Source data:
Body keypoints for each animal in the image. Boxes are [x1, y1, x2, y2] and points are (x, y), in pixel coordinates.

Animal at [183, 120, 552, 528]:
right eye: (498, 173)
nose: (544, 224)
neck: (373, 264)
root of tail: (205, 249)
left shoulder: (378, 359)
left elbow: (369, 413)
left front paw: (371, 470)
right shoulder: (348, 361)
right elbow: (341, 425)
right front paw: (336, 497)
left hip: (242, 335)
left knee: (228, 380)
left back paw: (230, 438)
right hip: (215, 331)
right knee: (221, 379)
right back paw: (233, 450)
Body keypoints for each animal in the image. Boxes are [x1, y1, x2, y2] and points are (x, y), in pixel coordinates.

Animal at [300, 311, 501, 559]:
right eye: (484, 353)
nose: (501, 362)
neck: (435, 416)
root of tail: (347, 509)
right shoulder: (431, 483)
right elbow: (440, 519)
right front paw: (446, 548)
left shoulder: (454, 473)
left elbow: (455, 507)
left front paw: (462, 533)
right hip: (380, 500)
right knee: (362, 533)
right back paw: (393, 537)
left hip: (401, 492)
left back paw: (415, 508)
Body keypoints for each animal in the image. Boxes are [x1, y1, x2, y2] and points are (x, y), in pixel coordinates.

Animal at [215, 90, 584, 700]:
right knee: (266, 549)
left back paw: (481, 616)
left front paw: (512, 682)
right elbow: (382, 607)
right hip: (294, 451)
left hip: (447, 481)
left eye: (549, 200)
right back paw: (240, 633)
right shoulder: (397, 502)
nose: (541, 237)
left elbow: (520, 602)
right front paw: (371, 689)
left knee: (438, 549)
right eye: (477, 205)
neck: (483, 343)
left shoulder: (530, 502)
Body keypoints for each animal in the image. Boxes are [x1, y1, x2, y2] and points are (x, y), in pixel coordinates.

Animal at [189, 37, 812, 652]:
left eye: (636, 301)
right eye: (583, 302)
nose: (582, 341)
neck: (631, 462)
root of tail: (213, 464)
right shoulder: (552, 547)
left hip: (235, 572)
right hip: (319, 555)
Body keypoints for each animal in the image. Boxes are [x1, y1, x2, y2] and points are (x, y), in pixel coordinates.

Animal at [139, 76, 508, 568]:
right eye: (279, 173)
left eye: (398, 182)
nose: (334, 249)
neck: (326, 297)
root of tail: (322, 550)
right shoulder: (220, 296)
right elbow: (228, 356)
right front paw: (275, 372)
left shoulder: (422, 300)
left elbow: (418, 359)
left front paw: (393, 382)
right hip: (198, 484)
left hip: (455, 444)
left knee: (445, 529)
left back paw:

Exercise instructions: Each entry above is to be printed again exactly.

Answer for this exercise:
Body keypoints for each animal in the image. Boxes are [x1, y1, x2, y2] and points are (x, y), in pixel coordinates.

Animal at [183, 120, 552, 528]:
right eye: (498, 173)
nose: (544, 224)
neck: (373, 264)
root of tail: (205, 249)
left shoulder: (378, 359)
left elbow: (369, 413)
left front paw: (371, 470)
right shoulder: (348, 361)
right elbow: (341, 425)
right front paw: (336, 497)
left hip: (242, 335)
left knee: (228, 380)
left back paw: (230, 438)
right hip: (215, 331)
right knee: (221, 379)
right back paw: (233, 450)
Body keypoints for each animal in the image. Boxes are [x1, y1, x2, y2] and points are (x, y), in pixel coordinates.

Animal at [300, 311, 501, 559]:
right eye: (484, 353)
nose: (501, 362)
neck: (435, 416)
root of tail: (347, 509)
right shoulder: (431, 483)
right elbow: (440, 519)
right front paw: (446, 548)
left shoulder: (454, 473)
left elbow: (455, 507)
left front paw: (462, 533)
right hip: (380, 500)
right knee: (362, 533)
right back paw: (393, 537)
left hip: (401, 492)
left back paw: (415, 508)
Body keypoints for each animal in the image. Boxes are [x1, y1, x2, y2] and points are (x, y), in pixel coordinates.

Animal at [215, 90, 584, 700]:
right knee: (266, 549)
left back paw: (481, 616)
left front paw: (512, 682)
right elbow: (382, 607)
right hip: (294, 451)
left hip: (447, 481)
left eye: (549, 200)
right back paw: (240, 633)
right shoulder: (397, 502)
nose: (541, 237)
left elbow: (520, 602)
right front paw: (371, 689)
left knee: (438, 549)
right eye: (477, 205)
neck: (483, 343)
left shoulder: (530, 502)
Body keypoints for each animal in the image. Boxes are [x1, y1, x2, y2] and points are (x, y), in pixel coordinates.

Animal at [189, 37, 812, 652]:
left eye: (636, 301)
right eye: (583, 302)
nose: (582, 341)
neck: (631, 462)
root of tail: (213, 464)
right shoulder: (552, 547)
left hip: (235, 572)
right hip: (319, 555)
Body keypoints for each animal in the image. Boxes are [x1, y1, x2, y2] and points are (x, y), in pixel coordinates.

Animal at [139, 76, 508, 568]:
right eye: (279, 173)
left eye: (398, 182)
nose: (334, 249)
neck: (326, 297)
root of tail: (322, 550)
right shoulder: (220, 296)
right elbow: (228, 356)
right front paw: (275, 372)
left shoulder: (422, 300)
left elbow: (418, 359)
left front paw: (393, 382)
right hip: (198, 484)
left hip: (455, 444)
left knee: (445, 529)
left back paw:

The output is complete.